*Work task:*
Going through the data below, tally every line where the string "were" occurs, then give only the tally.
▬▬▬
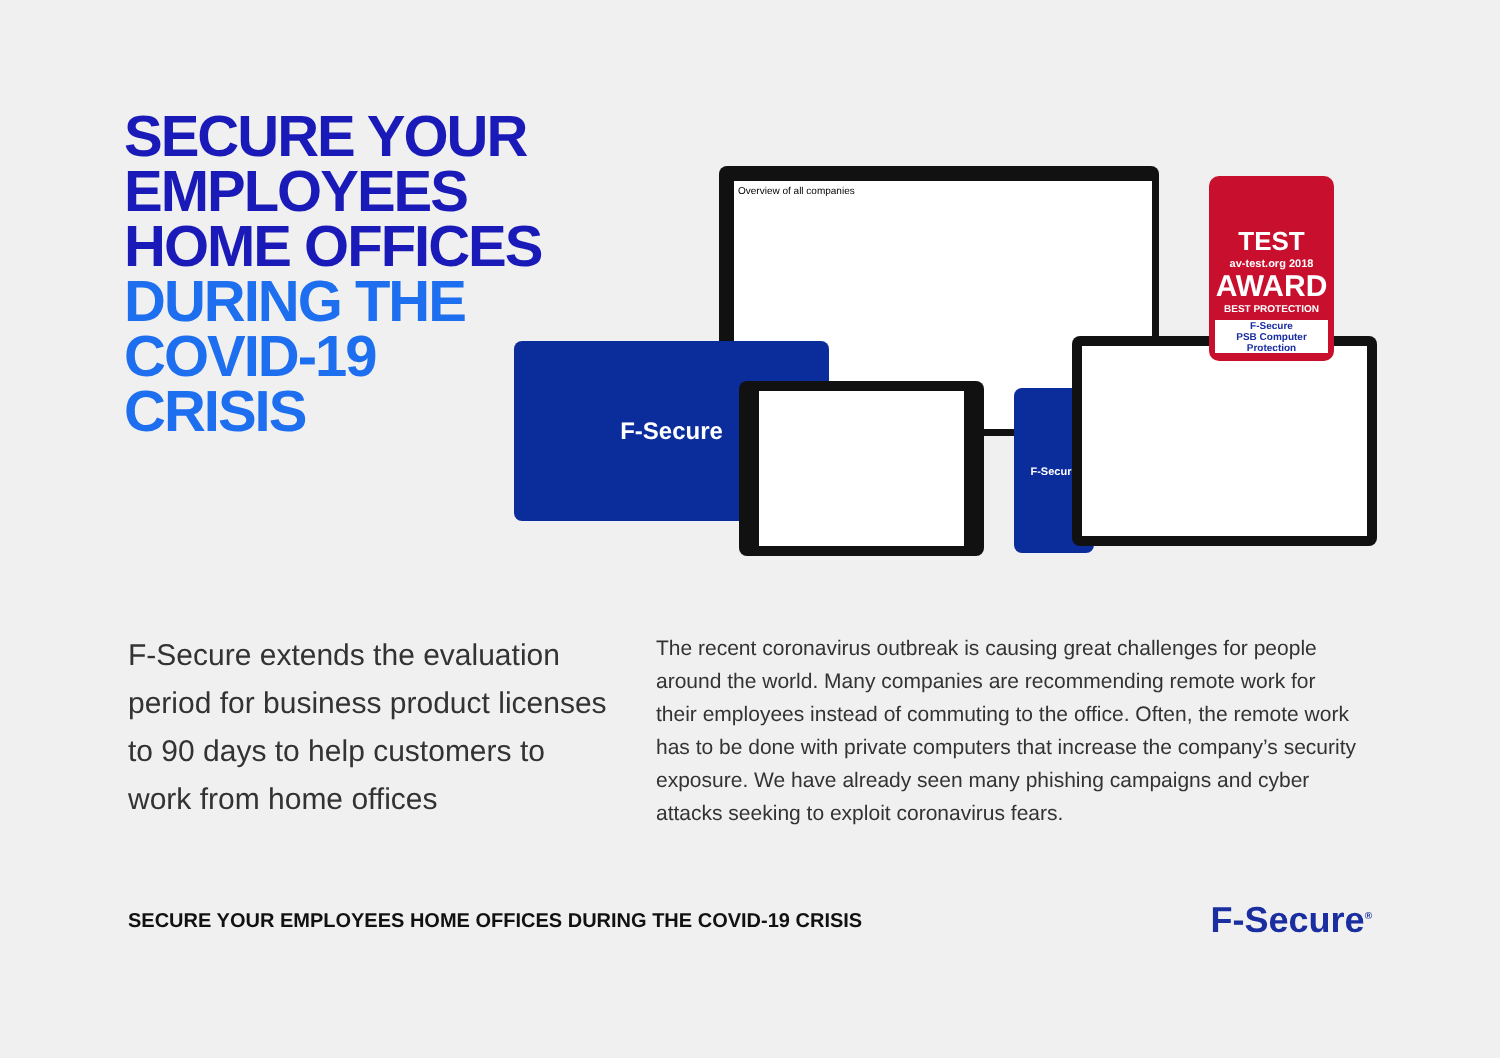SECURE YOUR EMPLOYEES HOME OFFICES DURING THE COVID-19 CRISIS
Overview of all companies
F-Secure
F-Secure
TEST
av-test.org 2018
AWARD
BEST PROTECTION
F-Secure
PSB Computer Protection
F-Secure extends the evaluation period for business product licenses to 90 days to help customers to work from home offices
The recent coronavirus outbreak is causing great challenges for people around the world. Many companies are recommending remote work for their employees instead of commuting to the office. Often, the remote work has to be done with private computers that increase the company’s security exposure. We have already seen many phishing campaigns and cyber attacks seeking to exploit coronavirus fears.
SECURE YOUR EMPLOYEES HOME OFFICES DURING THE COVID-19 CRISIS
F-Secure<sup>®</sup>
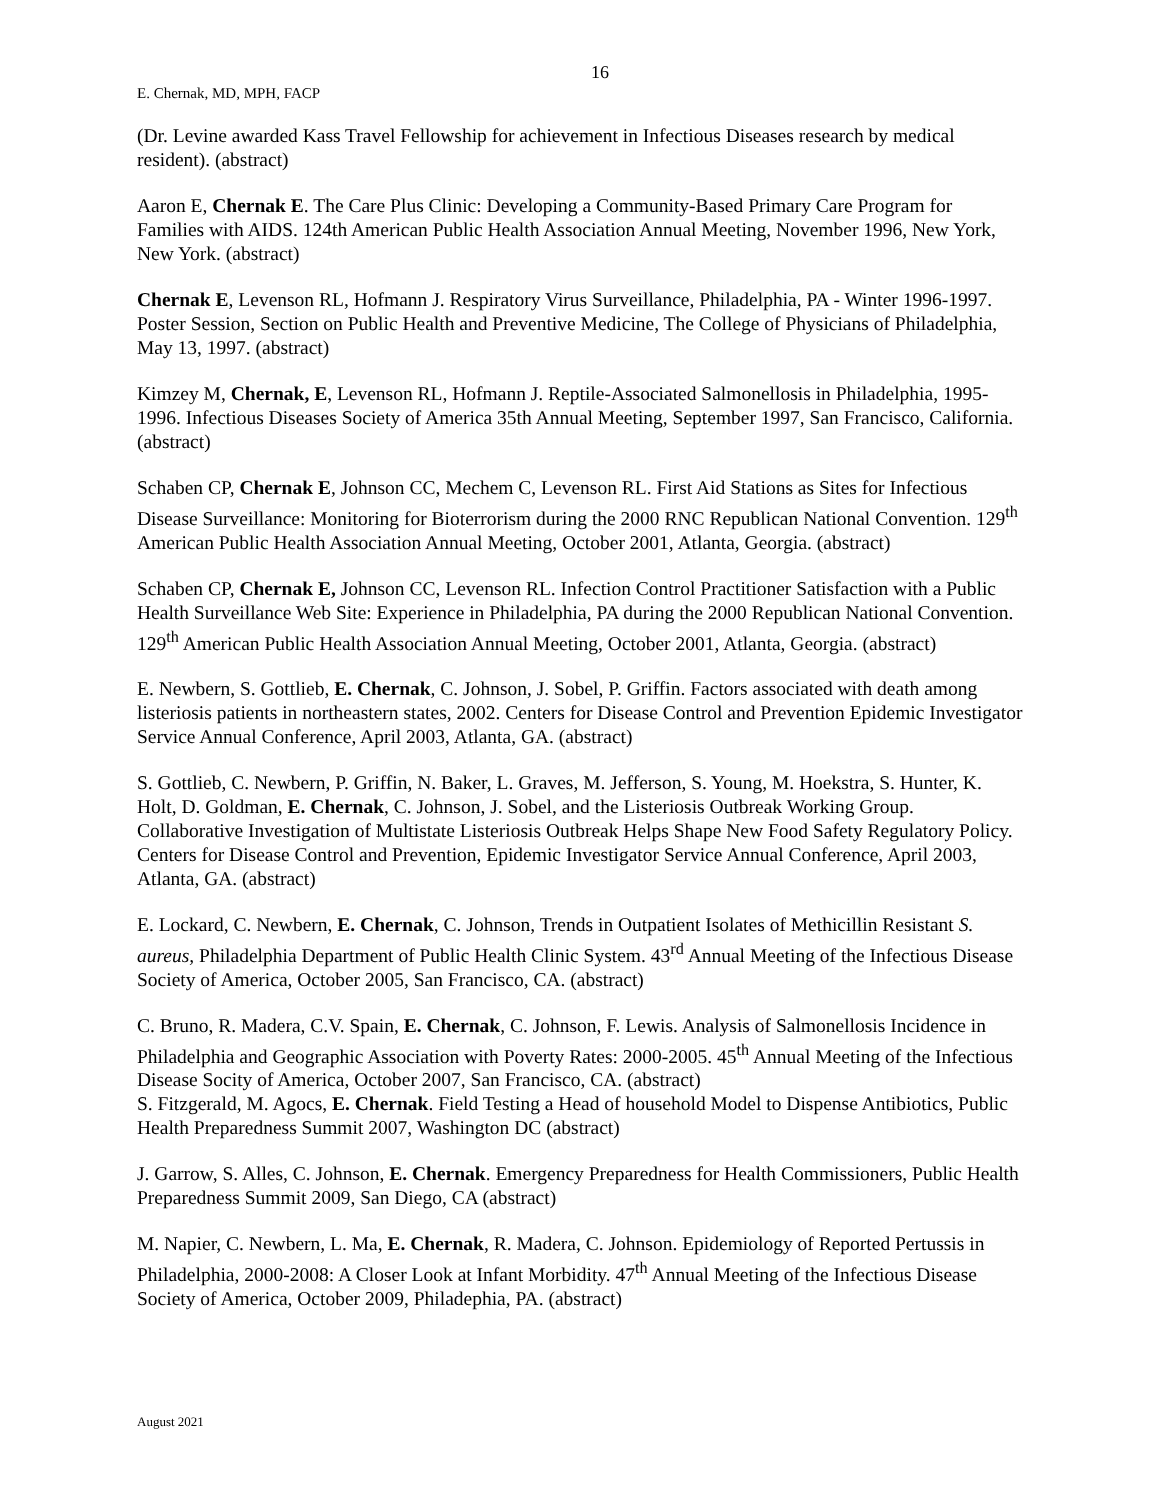16
E. Chernak, MD, MPH, FACP
(Dr. Levine awarded Kass Travel Fellowship for achievement in Infectious Diseases research by medical resident). (abstract)
Aaron E, Chernak E. The Care Plus Clinic: Developing a Community-Based Primary Care Program for Families with AIDS. 124th American Public Health Association Annual Meeting, November 1996, New York, New York. (abstract)
Chernak E, Levenson RL, Hofmann J. Respiratory Virus Surveillance, Philadelphia, PA - Winter 1996-1997. Poster Session, Section on Public Health and Preventive Medicine, The College of Physicians of Philadelphia, May 13, 1997. (abstract)
Kimzey M, Chernak, E, Levenson RL, Hofmann J. Reptile-Associated Salmonellosis in Philadelphia, 1995-1996. Infectious Diseases Society of America 35th Annual Meeting, September 1997, San Francisco, California. (abstract)
Schaben CP, Chernak E, Johnson CC, Mechem C, Levenson RL. First Aid Stations as Sites for Infectious Disease Surveillance: Monitoring for Bioterrorism during the 2000 RNC Republican National Convention. 129<sup>th</sup> American Public Health Association Annual Meeting, October 2001, Atlanta, Georgia. (abstract)
Schaben CP, Chernak E, Johnson CC, Levenson RL. Infection Control Practitioner Satisfaction with a Public Health Surveillance Web Site: Experience in Philadelphia, PA during the 2000 Republican National Convention. 129<sup>th</sup> American Public Health Association Annual Meeting, October 2001, Atlanta, Georgia. (abstract)
E. Newbern, S. Gottlieb, E. Chernak, C. Johnson, J. Sobel, P. Griffin. Factors associated with death among listeriosis patients in northeastern states, 2002. Centers for Disease Control and Prevention Epidemic Investigator Service Annual Conference, April 2003, Atlanta, GA. (abstract)
S. Gottlieb, C. Newbern, P. Griffin, N. Baker, L. Graves, M. Jefferson, S. Young, M. Hoekstra, S. Hunter, K. Holt, D. Goldman, E. Chernak, C. Johnson, J. Sobel, and the Listeriosis Outbreak Working Group. Collaborative Investigation of Multistate Listeriosis Outbreak Helps Shape New Food Safety Regulatory Policy. Centers for Disease Control and Prevention, Epidemic Investigator Service Annual Conference, April 2003, Atlanta, GA. (abstract)
E. Lockard, C. Newbern, E. Chernak, C. Johnson, Trends in Outpatient Isolates of Methicillin Resistant S. aureus, Philadelphia Department of Public Health Clinic System. 43<sup>rd</sup> Annual Meeting of the Infectious Disease Society of America, October 2005, San Francisco, CA. (abstract)
C. Bruno, R. Madera, C.V. Spain, E. Chernak, C. Johnson, F. Lewis. Analysis of Salmonellosis Incidence in Philadelphia and Geographic Association with Poverty Rates: 2000-2005. 45<sup>th</sup> Annual Meeting of the Infectious Disease Socity of America, October 2007, San Francisco, CA. (abstract)
S. Fitzgerald, M. Agocs, E. Chernak. Field Testing a Head of household Model to Dispense Antibiotics, Public Health Preparedness Summit 2007, Washington DC (abstract)
J. Garrow, S. Alles, C. Johnson, E. Chernak. Emergency Preparedness for Health Commissioners, Public Health Preparedness Summit 2009, San Diego, CA (abstract)
M. Napier, C. Newbern, L. Ma, E. Chernak, R. Madera, C. Johnson. Epidemiology of Reported Pertussis in Philadelphia, 2000-2008: A Closer Look at Infant Morbidity. 47<sup>th</sup> Annual Meeting of the Infectious Disease Society of America, October 2009, Philadephia, PA. (abstract)
August 2021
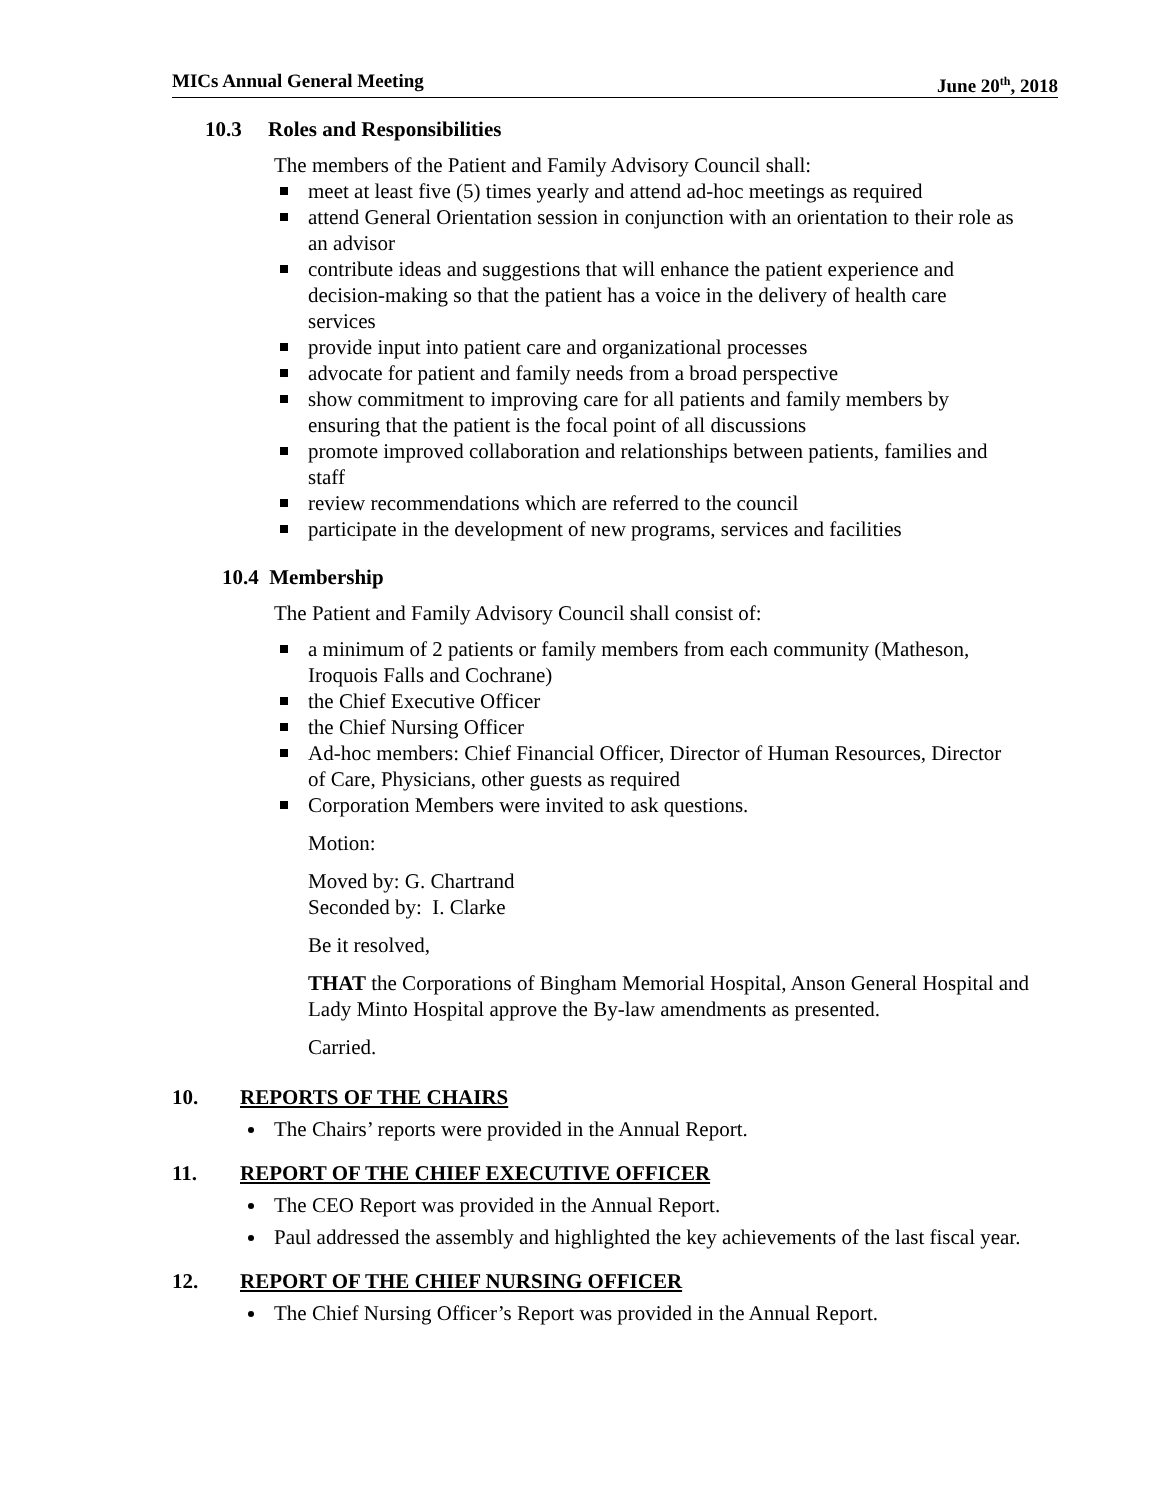MICs Annual General Meeting June 20<sup>th</sup>, 2018
10.3 Roles and Responsibilities
The members of the Patient and Family Advisory Council shall:
meet at least five (5) times yearly and attend ad-hoc meetings as required
attend General Orientation session in conjunction with an orientation to their role as an advisor
contribute ideas and suggestions that will enhance the patient experience and decision-making so that the patient has a voice in the delivery of health care services
provide input into patient care and organizational processes
advocate for patient and family needs from a broad perspective
show commitment to improving care for all patients and family members by ensuring that the patient is the focal point of all discussions
promote improved collaboration and relationships between patients, families and staff
review recommendations which are referred to the council
participate in the development of new programs, services and facilities
10.4 Membership
The Patient and Family Advisory Council shall consist of:
a minimum of 2 patients or family members from each community (Matheson, Iroquois Falls and Cochrane)
the Chief Executive Officer
the Chief Nursing Officer
Ad-hoc members: Chief Financial Officer, Director of Human Resources, Director of Care, Physicians, other guests as required
Corporation Members were invited to ask questions.
Motion:
Moved by: G. Chartrand
Seconded by: I. Clarke
Be it resolved,
THAT the Corporations of Bingham Memorial Hospital, Anson General Hospital and Lady Minto Hospital approve the By-law amendments as presented.
Carried.
10. REPORTS OF THE CHAIRS
The Chairs’ reports were provided in the Annual Report.
11. REPORT OF THE CHIEF EXECUTIVE OFFICER
The CEO Report was provided in the Annual Report.
Paul addressed the assembly and highlighted the key achievements of the last fiscal year.
12. REPORT OF THE CHIEF NURSING OFFICER
The Chief Nursing Officer’s Report was provided in the Annual Report.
▬▬▬
*Response:*
2